Good afternoon dear Reviewer. First of all, on behalf of those who make up the work team, we want to thank you for your valuable comments to improve the work presented. Responses to your comments are shown below.

1. In this work, a methodology was presented that allows discriminating between images of healthy and sick tomato leaves. The methodology is divided into three modules: i) segmentation, ii) extraction of characteristics and iii) classification. Segmentation was carried out by methods in the spatial domain and thresholding in the HSV color model from a range of values validated by an expert area of phytopathology. Subsequently, a vector of characteristics corresponding to 4 color moments for each component of the RGB color model and 9 statistical measurements for the texture analysis is constructed using GLCM. Finally, three classifiers are used for classification: MLP, K-NN and SVM. The authors should highlight better the contributions of the proposed method. Response: The summary (lines 18-22), the introduction (lines 53-77), the discussion (lines 341-342, 347-348, 358-366) and the conclusions (lines 373-376, 378-387, 390-393) have been modified highlighting the contributions of the work.

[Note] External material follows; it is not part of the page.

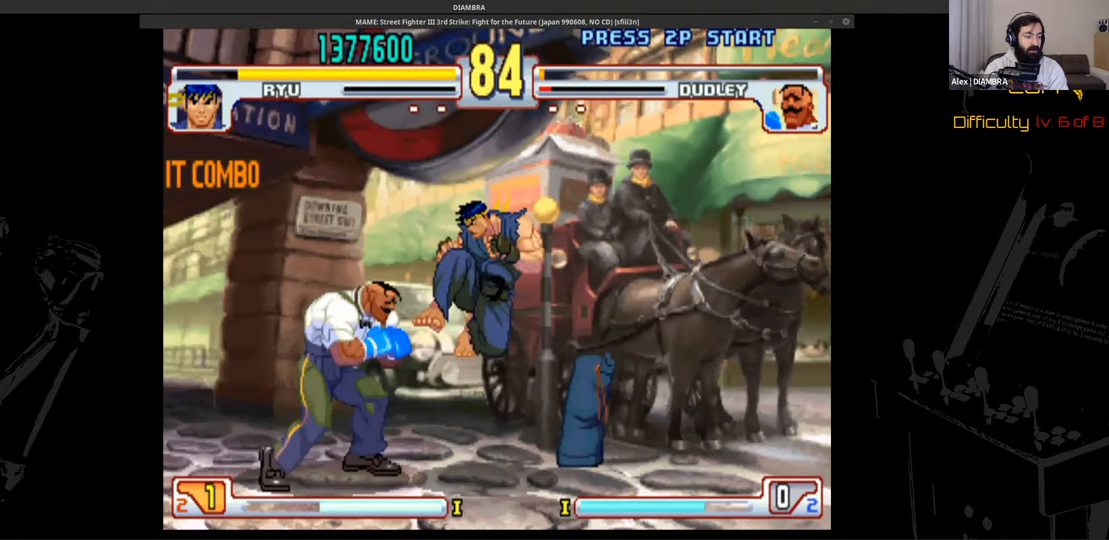
{"buttons": ["R2"], "events": [[40, "DPAD_LEFT", "up"], [40, "DPAD_UP", "up"], [40, "R2", "down"]]}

2. The authors mentioned: For the classification module, a voting rule was used to obtain the output corresponding to an input image from the classification obtained by the MPL, K-NN and SVM algorithms. What’s the content of a voting rule? Answer: In the document it was chosen to change the word vote by decision (lines 21, 77, 269, 340, 380) and it is explained more clearly. The decision rule considered, consists in that if two classifiers of the three proposed (MLP, K-NN and SVM) yield the same result, then this is taken as the final decision.

3. The authors must illustrate all of the variables from the Equations 1-14. All the Equations are unreadable. Answer: Some equations have been corrected making them readable and some have changed their order. In the part of the methodology where it makes use of the equations, it was explicitly written (line 222, 237, 288).

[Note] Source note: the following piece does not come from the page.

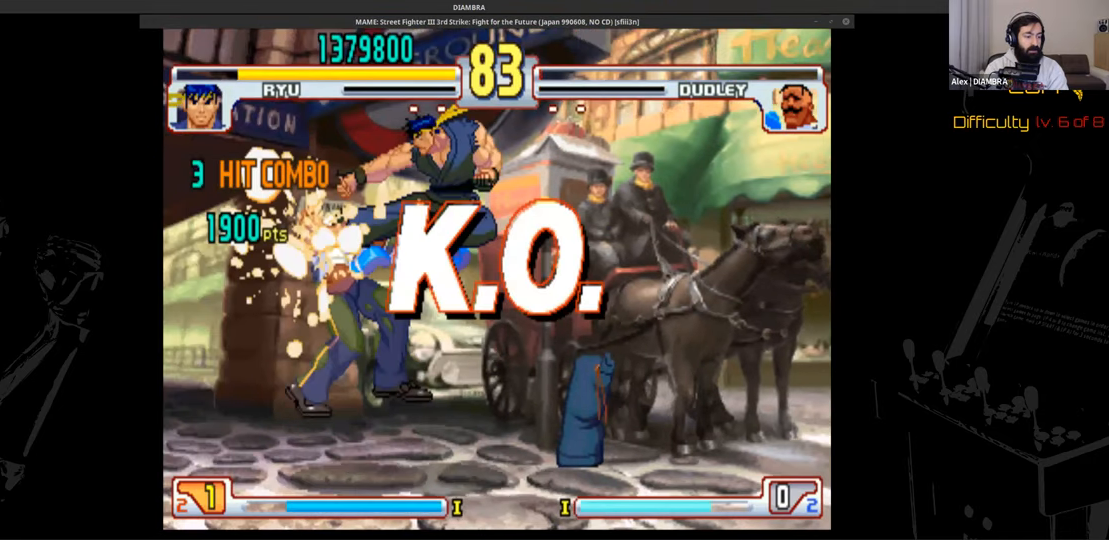
{"buttons": ["R2"], "events": []}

4. The authors must carefully improve many spelling errors as follows,

A. Line 257: 3.2 Classification -->3.3 Classification Response: Corrected.

B. Line 264 (Figure 6):clasification --> classification Response: Corrected.     

C. Line 357: k-fol --> k-fold Answer: Corrected.      

5. The conclusion is too short. I suggest the authors to strengthen the content of conclusion section. Answer: The conclusion was modified by extending and reinforcing the content with respect to the results obtained (lines 371-373, 376-384, 388-391).

Reviewer 6 Report

The things I appreciated about this paper was that they cited previous work and situated this contribution in the context of other work, and they also compared their result with other methods, which is always important.

I had a few questions and suggestions that I think might improve the manuscript.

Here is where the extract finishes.